Im coincidentally looking at PHI argument relations for 116753 (we currently do nothing other than basic equality if all the arguments are in the same equivalence set).

k_12 = k_15 + 1;
if (k_12 < M_9(D))
  goto <bb 8>; [89.00%] // latch
else
  goto <bb 16>; [11.00%]

<bb 16> [local count: 67276368]:
# k_29 = PHI <k_12(3)>
if (M_9(D) >= k_29)
  goto <bb 15>; [99.95%]
else
  goto <bb 6>; [0.05%]
X

<bb 15> [local count: 105119324]:
# k_24 = PHI <1(13), k_29(16)> 


the second branch gets eliminated anyway, but feeding into the k_24 PHI, we'll be able to recognize k_29 == M_9(D) with the condition rewritten.    It also not particularly difficult to determine that the constant 1 is actually a rewritten  M_9(D) if we tried hard enough.  

ranger knows that M_9(D) is [1, 1] on that edge.  with that info, it would not be a stretch to be able to put M_9(D) and k_24 in the same equivalency set...
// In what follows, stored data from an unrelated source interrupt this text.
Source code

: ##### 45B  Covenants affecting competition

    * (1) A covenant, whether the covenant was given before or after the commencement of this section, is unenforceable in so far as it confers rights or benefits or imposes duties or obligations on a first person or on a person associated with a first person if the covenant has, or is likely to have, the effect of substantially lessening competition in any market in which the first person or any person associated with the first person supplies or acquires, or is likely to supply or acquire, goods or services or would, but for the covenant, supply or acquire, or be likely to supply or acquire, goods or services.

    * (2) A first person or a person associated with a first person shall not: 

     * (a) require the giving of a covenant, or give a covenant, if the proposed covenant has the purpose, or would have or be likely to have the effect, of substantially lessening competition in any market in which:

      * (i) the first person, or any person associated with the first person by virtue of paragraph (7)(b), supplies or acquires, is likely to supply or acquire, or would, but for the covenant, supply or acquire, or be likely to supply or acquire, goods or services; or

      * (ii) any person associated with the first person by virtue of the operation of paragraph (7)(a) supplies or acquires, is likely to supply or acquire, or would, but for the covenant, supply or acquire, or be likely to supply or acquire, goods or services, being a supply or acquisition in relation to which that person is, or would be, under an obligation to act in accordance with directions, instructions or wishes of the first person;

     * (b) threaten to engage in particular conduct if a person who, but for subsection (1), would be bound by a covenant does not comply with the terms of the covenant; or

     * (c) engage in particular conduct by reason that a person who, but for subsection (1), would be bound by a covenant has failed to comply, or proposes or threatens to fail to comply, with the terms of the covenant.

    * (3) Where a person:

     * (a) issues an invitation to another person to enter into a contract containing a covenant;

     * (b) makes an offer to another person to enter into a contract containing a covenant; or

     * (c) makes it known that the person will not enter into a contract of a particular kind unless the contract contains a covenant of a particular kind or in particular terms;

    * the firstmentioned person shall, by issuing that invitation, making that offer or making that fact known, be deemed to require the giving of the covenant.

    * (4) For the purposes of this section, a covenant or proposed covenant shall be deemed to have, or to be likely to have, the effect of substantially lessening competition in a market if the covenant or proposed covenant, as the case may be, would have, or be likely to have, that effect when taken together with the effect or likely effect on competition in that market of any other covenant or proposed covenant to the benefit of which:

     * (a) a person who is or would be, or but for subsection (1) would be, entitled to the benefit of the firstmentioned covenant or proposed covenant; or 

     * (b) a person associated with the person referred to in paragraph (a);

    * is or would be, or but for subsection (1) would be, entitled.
That could give you the 0 result you are looking for.  If the 2 operands are in an equivalency set, operator_minus will DTRT:
  if (rel == VREL_EQ)
    rel_range = int_range<2> (type, wi::zero (prec), wi::zero (prec));
Comment 12 Jan Hubicka 2024-12-10 17:16:55 UTC
I tried final_value_replacement_loop on simplified testcase where second loop has known number of iterations:

void foo(int *a, int *b, int n)
{
        if (n > 3 && n < 10)
                for (int i = 0; i <= n;i++)
                        a[i]+=b[i<n-3? i-1 : i];
}

(testcase is truly artificial, but lsplit disables itself very happily on more natural candidates)
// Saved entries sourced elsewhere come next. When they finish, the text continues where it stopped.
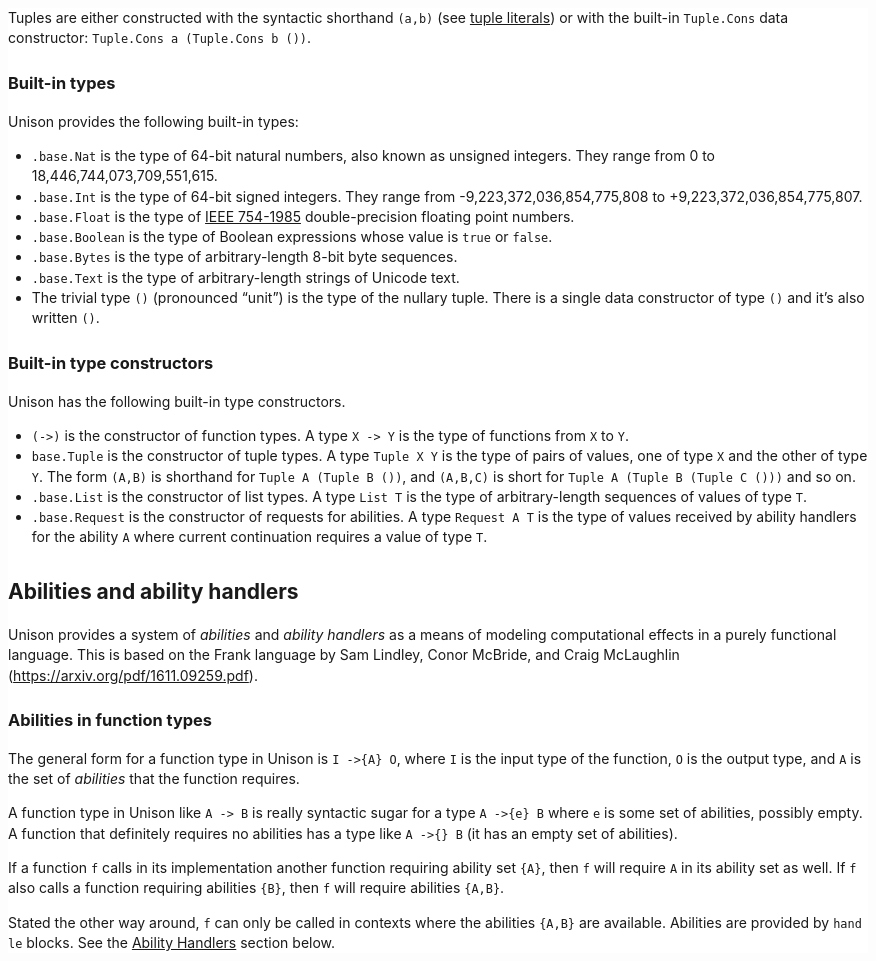 Tuples are either constructed with the syntactic shorthand `(a,b)` (see [tuple literals](#tuple-literals)) or with the built-in `Tuple.Cons` data constructor: `Tuple.Cons a (Tuple.Cons b ())`.

### Built-in types
Unison provides the following built-in types:

* `.base.Nat` is the type of 64-bit natural numbers, also known as unsigned integers. They range from 0 to 18,446,744,073,709,551,615.
* `.base.Int` is the type of 64-bit signed integers. They range from -9,223,372,036,854,775,808 to +9,223,372,036,854,775,807.
* `.base.Float` is the type of [IEEE 754-1985](https://en.wikipedia.org/wiki/IEEE_754-1985) double-precision floating point numbers.
* `.base.Boolean` is the type of Boolean expressions whose value is `true` or `false`.
* `.base.Bytes` is the type of arbitrary-length 8-bit byte sequences.
* `.base.Text` is the type of arbitrary-length strings of Unicode text.
* The trivial type `()` (pronounced “unit”) is the type of the nullary tuple. There is a single data constructor of type `()` and it’s also written `()`.

### Built-in type constructors
Unison has the following built-in type constructors.

* `(->)` is the constructor of function types. A type `X -> Y` is the type of functions from `X` to `Y`. 
*  `base.Tuple` is the constructor of tuple types. A type `Tuple X Y` is the type of pairs of values, one of type `X` and the other of type `Y`. The form `(A,B)` is shorthand for `Tuple A (Tuple B ())`, and `(A,B,C)` is short for `Tuple A (Tuple B (Tuple C ()))` and so on.
* `.base.List` is the constructor of list types. A type `List T` is the type of arbitrary-length sequences of values of type `T`.
* `.base.Request` is the constructor of requests for abilities. A type `Request A T` is the type of values received by ability handlers for the ability `A` where current continuation requires a value of type `T`.

## Abilities and ability handlers
Unison provides a system of _abilities_ and _ability handlers_ as a means of modeling computational effects in a purely functional language. This is based on the Frank language by Sam Lindley, Conor McBride, and Craig McLaughlin (https://arxiv.org/pdf/1611.09259.pdf).

### Abilities in function types

The general form for a function type in Unison is `I ->{A} O`, where `I` is the input type of the function, `O` is the output type, and `A` is the set of _abilities_ that the function requires.

A function type in Unison like `A -> B` is really syntactic sugar for a type `A ->{e} B` where `e` is some set of abilities, possibly empty. A function that definitely requires no abilities has a type like `A ->{} B` (it has an empty set of abilities).

If a function `f` calls in its implementation another function requiring ability set `{A}`, then `f` will require `A` in its ability set as well. If `f` also calls a function requiring abilities `{B}`, then `f` will require abilities `{A,B}`.

Stated the other way around, `f` can only be called in contexts where the abilities `{A,B}` are available. Abilities are provided by `handle` blocks. See the [Ability Handlers](f) section below.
Situation is not so easy, since final_value_replacement_loop needs loop closed ssa form that is rebuilt only after the pass is done.  Also even with LCSSA it does not seem to expose the invariant...
Comment 13 Tamar Christina 2024-12-18 10:36:59 UTC
I see about a 34% regression on AArch64 as well.
Comment 14 chenglulu 2024-12-28 08:15:25 UTC
On LoongArch, r15-5894-gaf9a3fe6a52974 compared to r15-5315-g5cf7ffe047681d, the performance of 456.hmmer drops by 27.8%.
Comment 15 Andrew Pinski 2024-12-28 09:06:49 UTC
For aarch64, it is between r15-5312-g9676da9fc26c9b and r15-5729-g56029c91dcadcf .
Comment 16 Andrew Pinski 2024-12-28 09:15:47 UTC
(In reply to Jan Hubicka from comment #3)
> I saw this on LNT testers too. Unforutnately hmmer was not working for a
> while, so there is relatively big interval about when this can happen.

So looking into the reasons why it was failing is because the default C level changed to C23. So the spec config changed to include -std=gnu17 now rather than GCC being broken. So in theory someone could do a bisection with a decent spec config.